Locked in solitary confinement. Denied medical treatment that their peers have access to several times per week. Allowed to brush their teeth only every other day, and not permitted to wear shoes or socks or walk outside.
These are just some of the conditions cited by HIV-positive inmates of Taiwan's prisons.
"When I first got in, I was given a blood test. Then I was put in a separate cell," said Mr. Lin, who was released last month after serving a one-year sentence in the Tainan Detention Center.
Lin, who found out he was HIV- positive after a mandatory blood test in prison, did not see a doctor once during his year-long term. During that time, his status deteriorated from being positive for the virus to nearing the level of full-blown AIDS.
He and the other HIV-positive inmates who served shorter sentences at the facility said they were also denied daily walks in the prison yard.
Their cell, which neighbored another separate one housing inmates with tuberculosis, was marked with a sign reading "AIDS Ward." They said they were also denied contact with other inmates.
Lin's humiliation did not end with his sentence, either. On his release, the facility notified the local health authority of the status of his disease. It then sent copies of the same document to local police -- and his family members.
"I thought about killing myself. For a while, I was very unstable," Lin said yesterday.
His case is by no means singular. HIV-positive inmates' basic freedoms and right to privacy are often grossly violated, say local AIDS groups.
Indeed, a steady stream of cases is coming out of Taiwan's prisons, said Dr. Arthur Chen (
Chen also heads Living With Hope, a local NGO which conducts bimonthly visits to HIV-positive prison inmates.
One inmate in a Taitung correctional facility last year was housed in a windowless lock-up ordinarily used for inmates who misbehaved, he said.
When the man repeatedly asked for medical attention, guards dressed in biohazard suits chained his arms and legs in order to move him to and from a hospital in Taitung.
Medical care for inmates with HIV varies widely in Taiwan's prisons, Chen said. In the bigger facilities, such as the Taipei Prison in Taoyuan County, more inmates with the virus have attracted more attention to the issue.

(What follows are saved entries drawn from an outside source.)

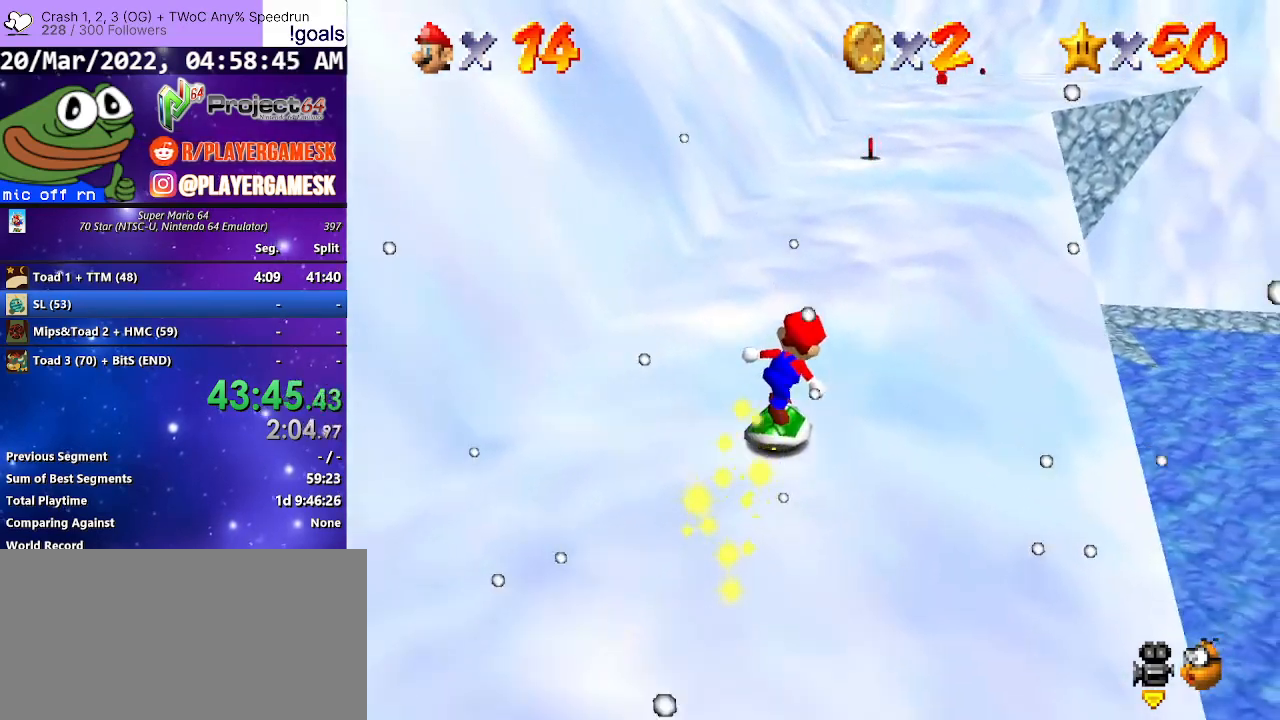
{"buttons": [], "left_stick": "up", "right_stick": "center", "events": [[200, "left_stick", "up"]]}
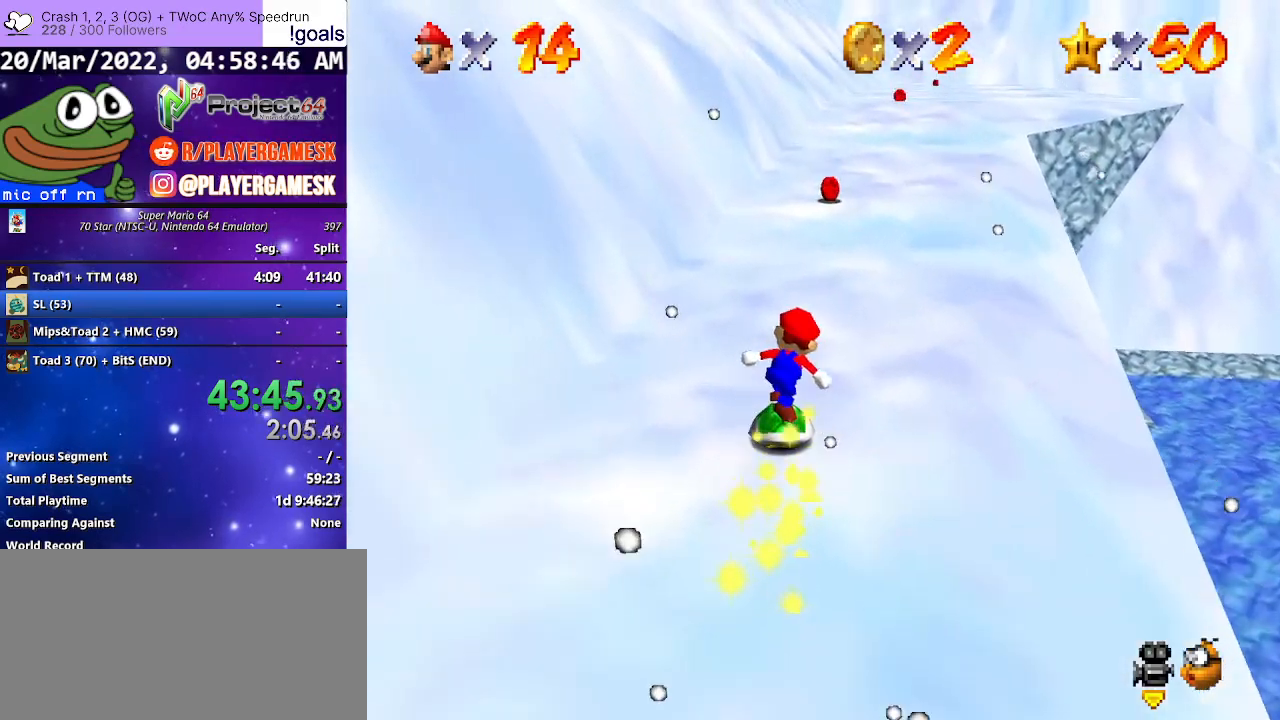
{"buttons": [], "left_stick": "up-right", "right_stick": "center", "events": [[500, "left_stick", "up-right"]]}
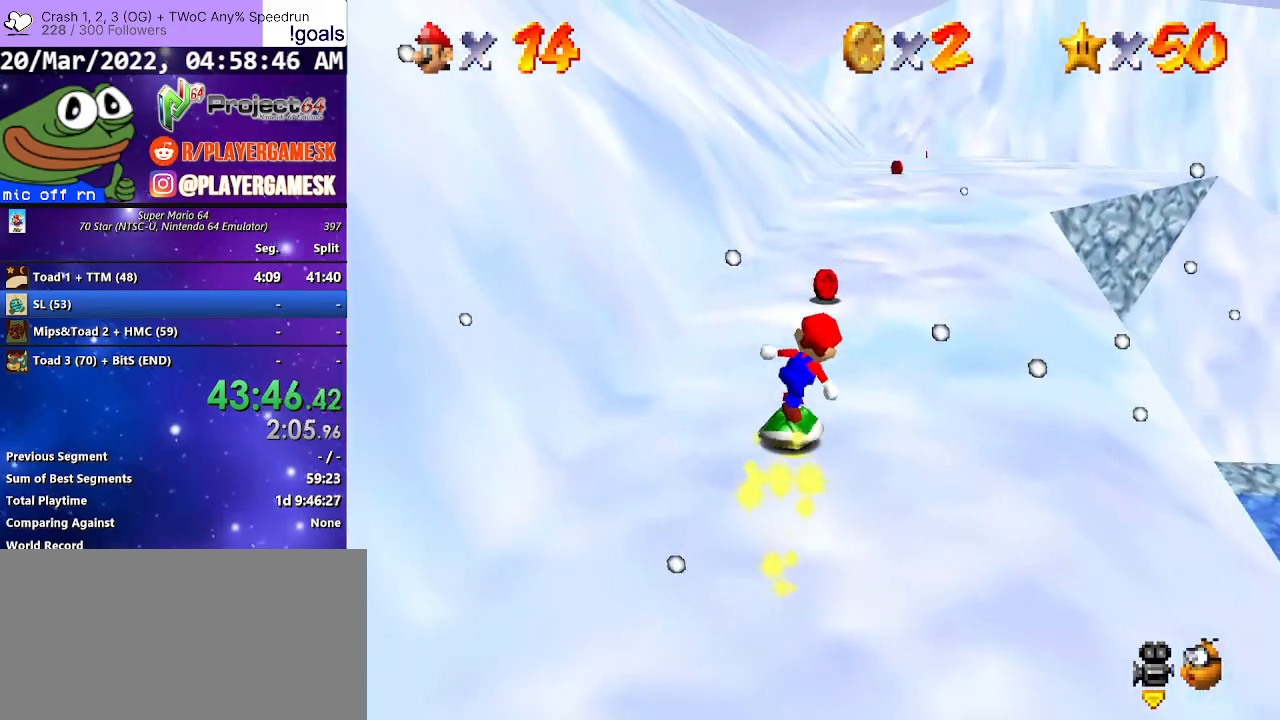
{"buttons": [], "left_stick": "up", "right_stick": "center", "events": [[133, "left_stick", "up"]]}
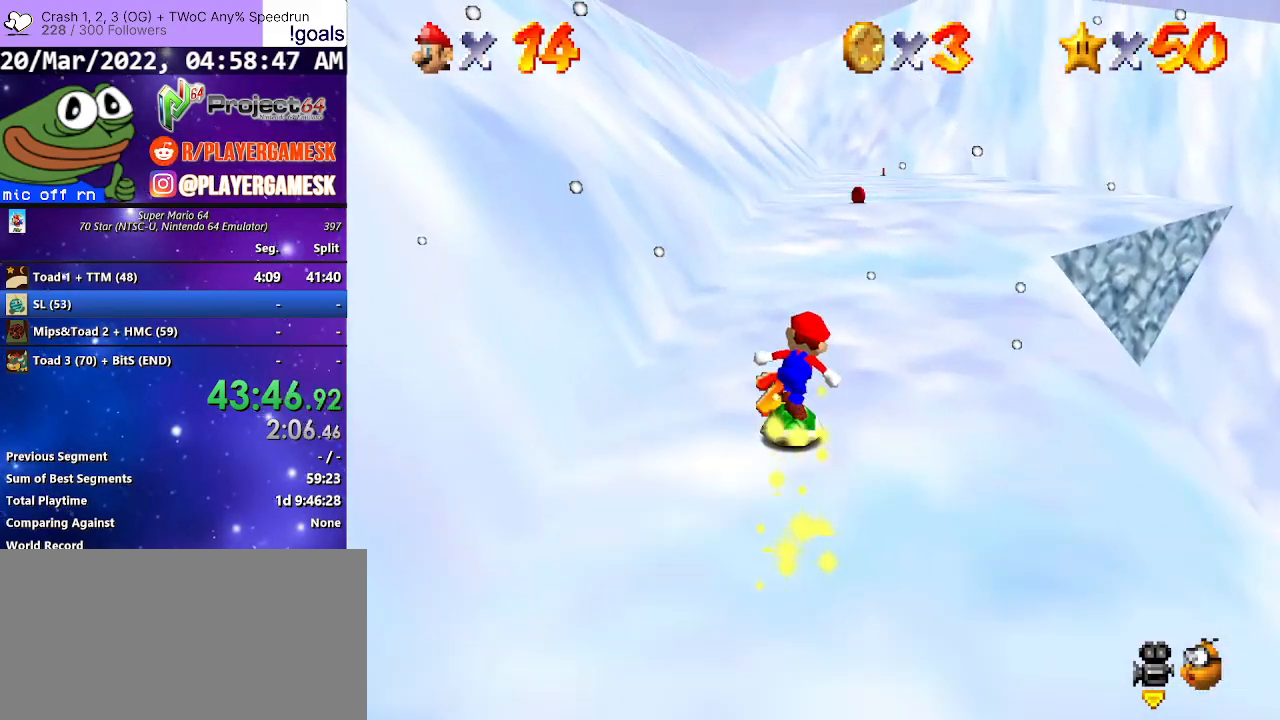
{"buttons": [], "left_stick": "up", "right_stick": "center", "events": []}
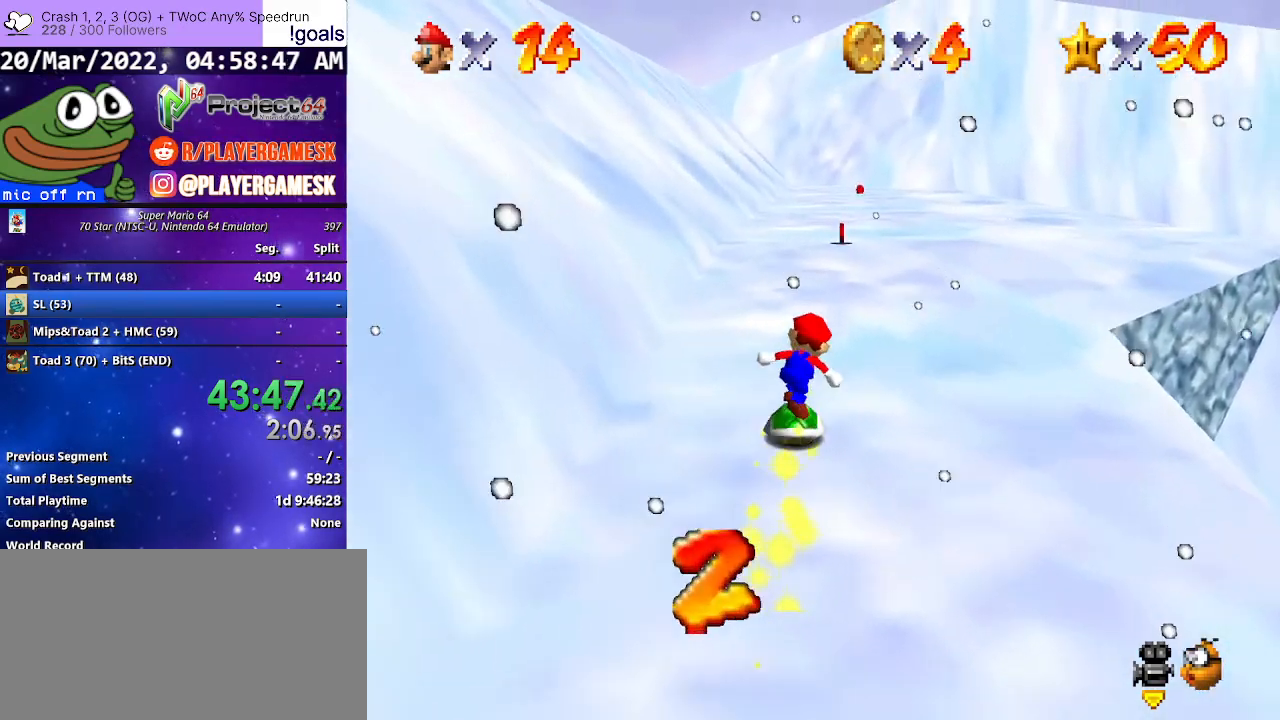
{"buttons": [], "left_stick": "up", "right_stick": "center", "events": []}
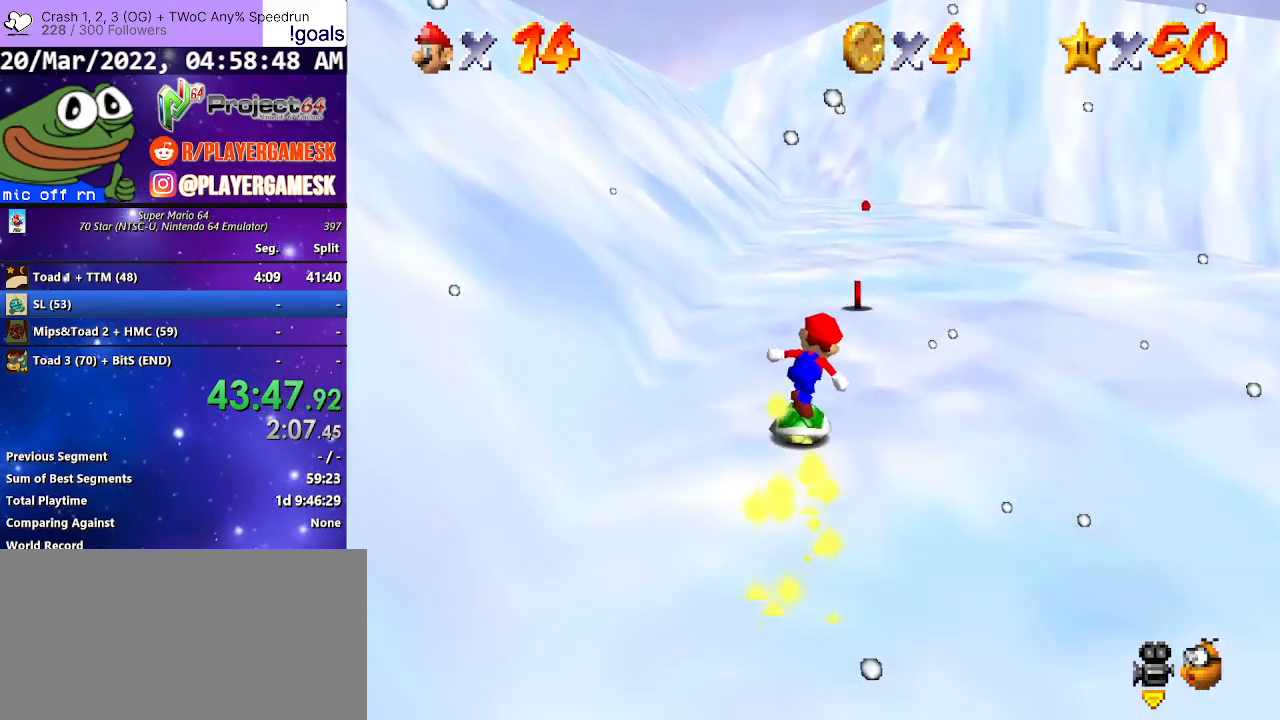
{"buttons": [], "left_stick": "up", "right_stick": "center", "events": [[267, "left_stick", "up-right"], [467, "left_stick", "up"]]}
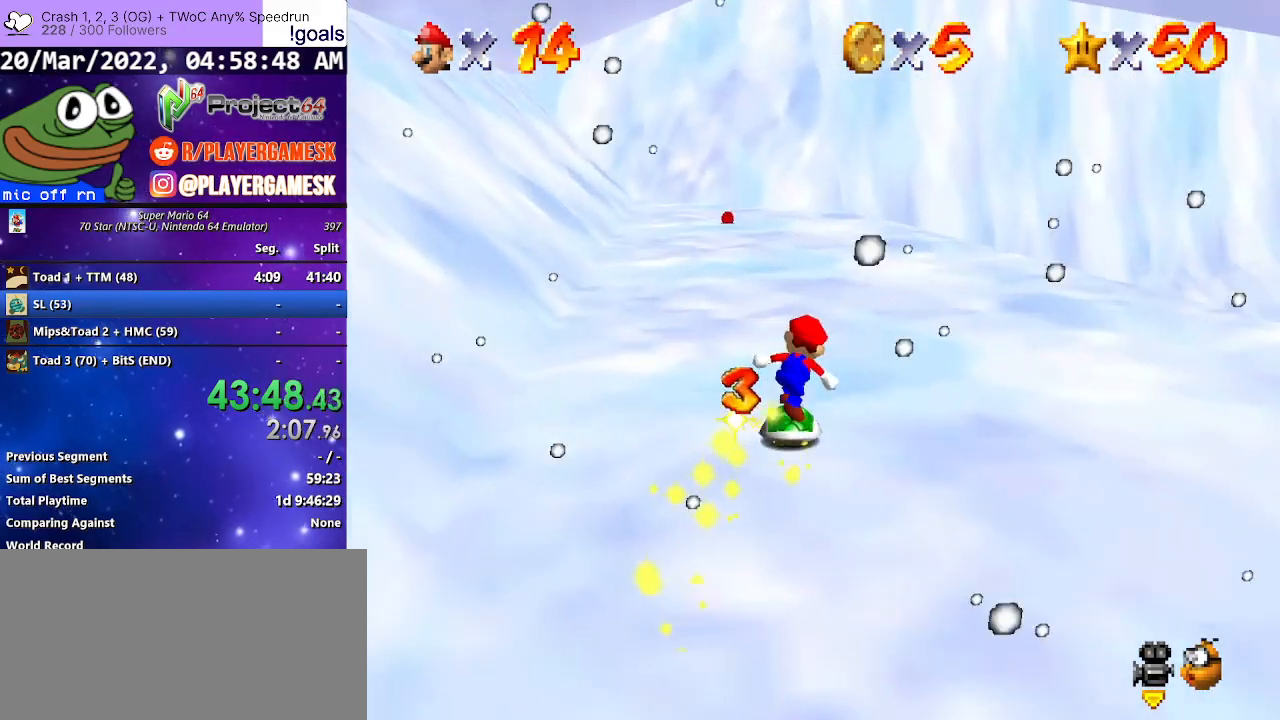
{"buttons": [], "left_stick": "up", "right_stick": "center", "events": [[133, "left_stick", "up-left"], [333, "left_stick", "up"]]}
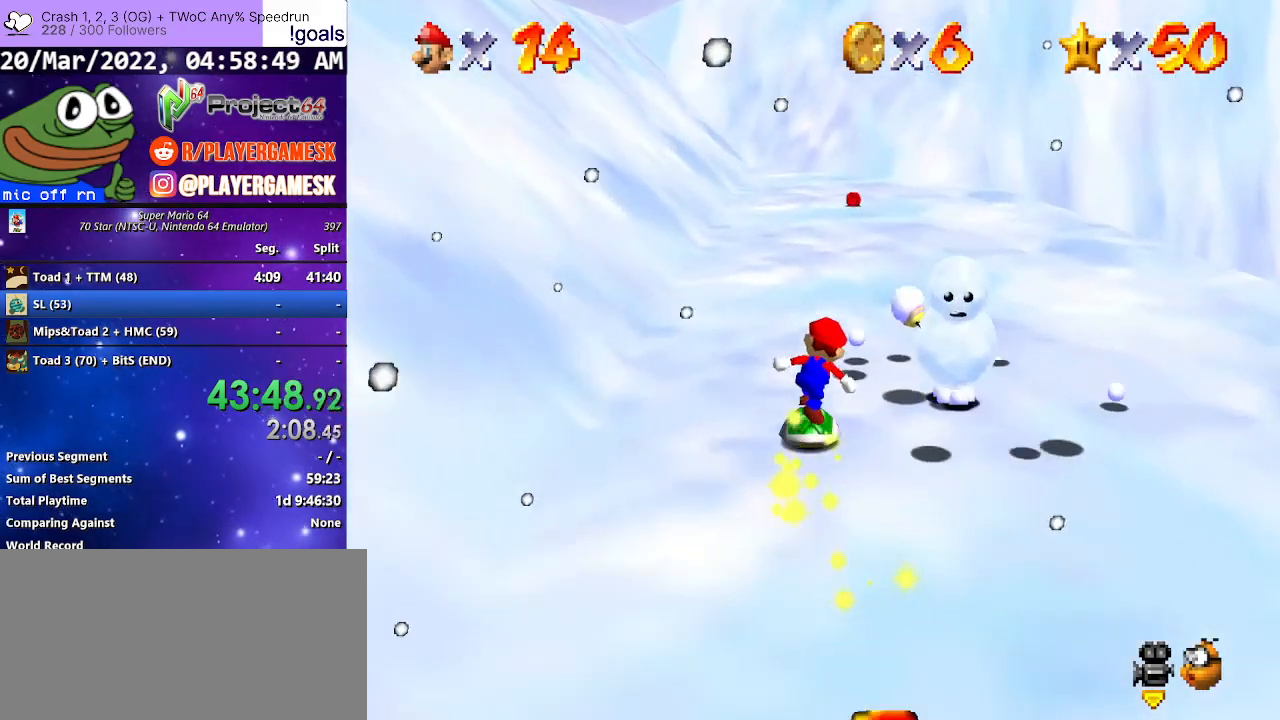
{"buttons": [], "left_stick": "up", "right_stick": "center", "events": []}
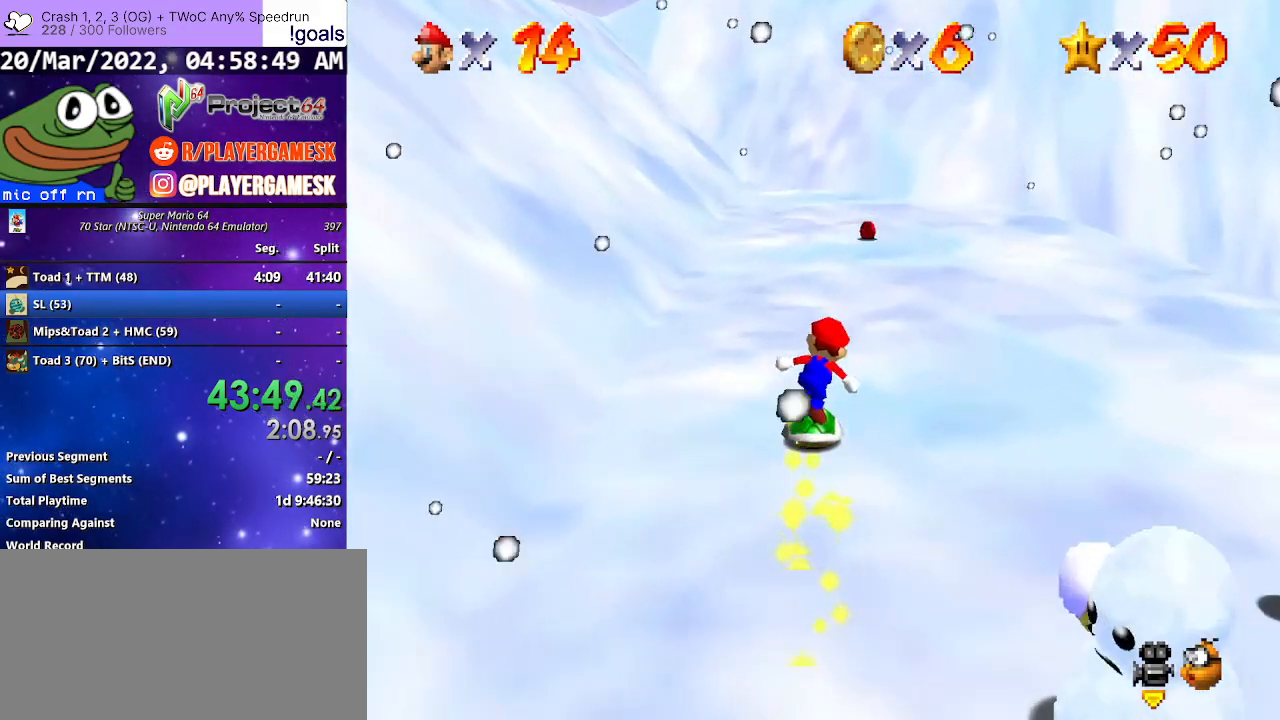
{"buttons": [], "left_stick": "up-right", "right_stick": "center", "events": [[167, "left_stick", "up-right"]]}
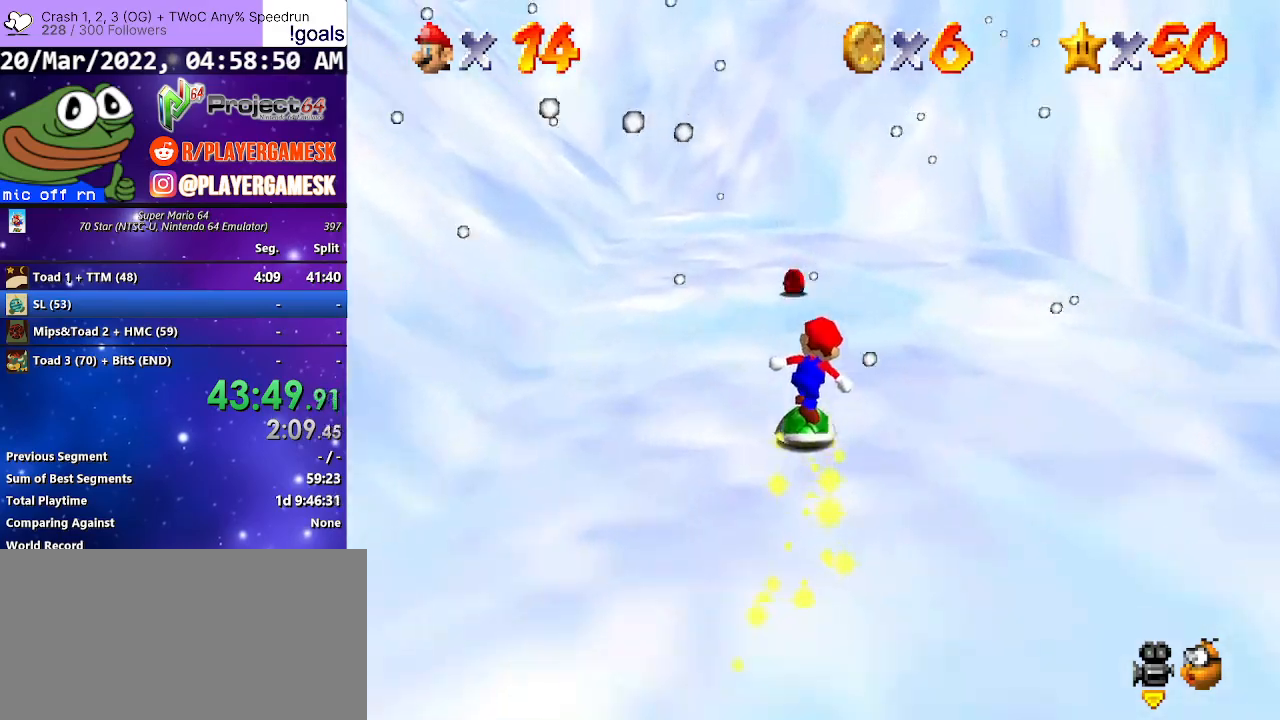
{"buttons": [], "left_stick": "up-right", "right_stick": "center", "events": []}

A doctor from the Linkou Chang Gung Memorial Hospital visits the eight HIV-positive inmates at the prison several times per month and can prescribe drugs such as AZT. Other facilities, however, lack adequate medical staff. The Tainan Prison is the only correctional facility in Taiwan that has a full-time doctor on staff.
Educating prison staff is an urgent task, AIDS activists say.
Living Care Association director Liu Hsiao-hua (劉?p華) said guards were shocked when she hugged an HIV-positive inmate at Taichung Detention Center during one of her organization's routine visits. "The people who need protecting are those who are HIV-positive, not us," she said. Persons with AIDS are vulnerable to colds or other viruses brought in from the outside, she said.
The Ministry of Justice, in a statement issued last night, said HIV-positive inmates are not allowed group or outdoor activities because Taiwan law considers the virus a communicable disease.
Inmates with HIV, just like those with tuberculosis, are housed separately for the same reason, it said.
The ministry said it also kept its legal obligation to provide regular medical care to Lin by sending him to Tainan's Cheng Kung University Hospital. The reason he was not given care there was that his health insurance coverage had lapsed during his sentence and he could not afford to pay, it said.
The ministry said that informing local police and Lin's family of his status is legal, citing Article 87 of the criminal code.
According to official statistics, 77 of Taiwan's estimated 55,000 prison inmates tested positive for HIV last year during mandatory blood screening in prisons. There are 2,375 people nationwide with the virus.